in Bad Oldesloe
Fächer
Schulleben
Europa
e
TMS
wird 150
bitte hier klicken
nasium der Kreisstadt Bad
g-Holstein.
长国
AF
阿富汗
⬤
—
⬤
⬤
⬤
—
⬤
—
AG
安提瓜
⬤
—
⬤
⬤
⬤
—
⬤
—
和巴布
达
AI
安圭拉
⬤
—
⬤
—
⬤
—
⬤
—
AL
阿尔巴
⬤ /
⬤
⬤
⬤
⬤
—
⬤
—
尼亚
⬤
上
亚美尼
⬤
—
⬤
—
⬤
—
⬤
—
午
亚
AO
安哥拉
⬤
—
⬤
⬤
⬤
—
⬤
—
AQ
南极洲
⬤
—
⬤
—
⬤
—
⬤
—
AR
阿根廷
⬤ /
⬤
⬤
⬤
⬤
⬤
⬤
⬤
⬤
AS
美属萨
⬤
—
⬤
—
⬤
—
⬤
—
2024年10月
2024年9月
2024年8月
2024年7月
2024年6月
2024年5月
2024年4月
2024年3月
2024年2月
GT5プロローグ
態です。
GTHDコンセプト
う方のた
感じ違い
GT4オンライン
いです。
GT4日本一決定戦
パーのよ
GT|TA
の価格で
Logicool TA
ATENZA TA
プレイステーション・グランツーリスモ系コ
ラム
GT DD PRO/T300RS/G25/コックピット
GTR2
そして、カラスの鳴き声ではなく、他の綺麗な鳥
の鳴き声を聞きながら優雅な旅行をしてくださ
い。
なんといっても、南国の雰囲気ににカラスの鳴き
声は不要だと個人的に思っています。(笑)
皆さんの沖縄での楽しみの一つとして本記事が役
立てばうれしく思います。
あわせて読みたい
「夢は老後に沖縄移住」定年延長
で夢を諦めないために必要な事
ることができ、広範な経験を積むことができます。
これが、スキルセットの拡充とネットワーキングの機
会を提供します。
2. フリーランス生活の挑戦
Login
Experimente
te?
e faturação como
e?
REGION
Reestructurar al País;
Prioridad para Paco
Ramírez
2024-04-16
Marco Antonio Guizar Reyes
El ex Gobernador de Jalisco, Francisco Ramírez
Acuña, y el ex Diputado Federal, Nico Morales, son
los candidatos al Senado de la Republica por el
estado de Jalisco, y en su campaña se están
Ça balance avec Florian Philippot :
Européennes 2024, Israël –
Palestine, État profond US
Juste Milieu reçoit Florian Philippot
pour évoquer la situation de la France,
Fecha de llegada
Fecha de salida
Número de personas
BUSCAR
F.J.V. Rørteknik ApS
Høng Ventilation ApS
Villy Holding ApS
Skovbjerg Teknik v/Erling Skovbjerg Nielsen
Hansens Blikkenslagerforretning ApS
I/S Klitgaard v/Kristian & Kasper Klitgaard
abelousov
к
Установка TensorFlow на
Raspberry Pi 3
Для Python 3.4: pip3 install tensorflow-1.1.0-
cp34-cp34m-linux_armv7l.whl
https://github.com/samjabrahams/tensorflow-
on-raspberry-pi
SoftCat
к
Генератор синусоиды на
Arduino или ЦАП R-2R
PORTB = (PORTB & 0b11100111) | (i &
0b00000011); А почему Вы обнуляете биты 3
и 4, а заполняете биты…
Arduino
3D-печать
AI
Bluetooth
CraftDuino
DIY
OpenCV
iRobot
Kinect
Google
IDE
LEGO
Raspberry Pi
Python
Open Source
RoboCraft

■ ■ ■ ■ ■

### DESCRIPTION OF THE TASK
Taking no liberties, give the material above again in full.

### OUTPUT OF THE TASK
in Bad Oldesloe
Fächer
Schulleben
Europa
e
TMS
wird 150
bitte hier klicken
nasium der Kreisstadt Bad
g-Holstein.
长国
AF
阿富汗
⬤
—
⬤
⬤
⬤
—
⬤
—
AG
安提瓜
⬤
—
⬤
⬤
⬤
—
⬤
—
和巴布
达
AI
安圭拉
⬤
—
⬤
—
⬤
—
⬤
—
AL
阿尔巴
⬤ /
⬤
⬤
⬤
⬤
—
⬤
—
尼亚
⬤
上
亚美尼
⬤
—
⬤
—
⬤
—
⬤
—
午
亚
AO
安哥拉
⬤
—
⬤
⬤
⬤
—
⬤
—
AQ
南极洲
⬤
—
⬤
—
⬤
—
⬤
—
AR
阿根廷
⬤ /
⬤
⬤
⬤
⬤
⬤
⬤
⬤
⬤
AS
美属萨
⬤
—
⬤
—
⬤
—
⬤
—
2024年10月
2024年9月
2024年8月
2024年7月
2024年6月
2024年5月
2024年4月
2024年3月
2024年2月
GT5プロローグ
態です。
GTHDコンセプト
う方のた
感じ違い
GT4オンライン
いです。
GT4日本一決定戦
パーのよ
GT|TA
の価格で
Logicool TA
ATENZA TA
プレイステーション・グランツーリスモ系コ
ラム
GT DD PRO/T300RS/G25/コックピット
GTR2
そして、カラスの鳴き声ではなく、他の綺麗な鳥
の鳴き声を聞きながら優雅な旅行をしてくださ
い。
なんといっても、南国の雰囲気ににカラスの鳴き
声は不要だと個人的に思っています。(笑)
皆さんの沖縄での楽しみの一つとして本記事が役
立てばうれしく思います。
あわせて読みたい
「夢は老後に沖縄移住」定年延長
で夢を諦めないために必要な事
ることができ、広範な経験を積むことができます。
これが、スキルセットの拡充とネットワーキングの機
会を提供します。
2. フリーランス生活の挑戦
Login
Experimente
te?
e faturação como
e?
REGION
Reestructurar al País;
Prioridad para Paco
Ramírez
2024-04-16
Marco Antonio Guizar Reyes
El ex Gobernador de Jalisco, Francisco Ramírez
Acuña, y el ex Diputado Federal, Nico Morales, son
los candidatos al Senado de la Republica por el
estado de Jalisco, y en su campaña se están
Ça balance avec Florian Philippot :
Européennes 2024, Israël –
Palestine, État profond US
Juste Milieu reçoit Florian Philippot
pour évoquer la situation de la France,
Fecha de llegada
Fecha de salida
Número de personas
BUSCAR
F.J.V. Rørteknik ApS
Høng Ventilation ApS
Villy Holding ApS
Skovbjerg Teknik v/Erling Skovbjerg Nielsen
Hansens Blikkenslagerforretning ApS
I/S Klitgaard v/Kristian & Kasper Klitgaard
abelousov
к
Установка TensorFlow на
Raspberry Pi 3
Для Python 3.4: pip3 install tensorflow-1.1.0-
cp34-cp34m-linux_armv7l.whl
https://github.com/samjabrahams/tensorflow-
on-raspberry-pi
SoftCat
к
Генератор синусоиды на
Arduino или ЦАП R-2R
PORTB = (PORTB & 0b11100111) | (i &
0b00000011); А почему Вы обнуляете биты 3
и 4, а заполняете биты…
Arduino
3D-печать
AI
Bluetooth
CraftDuino
DIY
OpenCV
iRobot
Kinect
Google
IDE
LEGO
Raspberry Pi
Python
Open Source
RoboCraft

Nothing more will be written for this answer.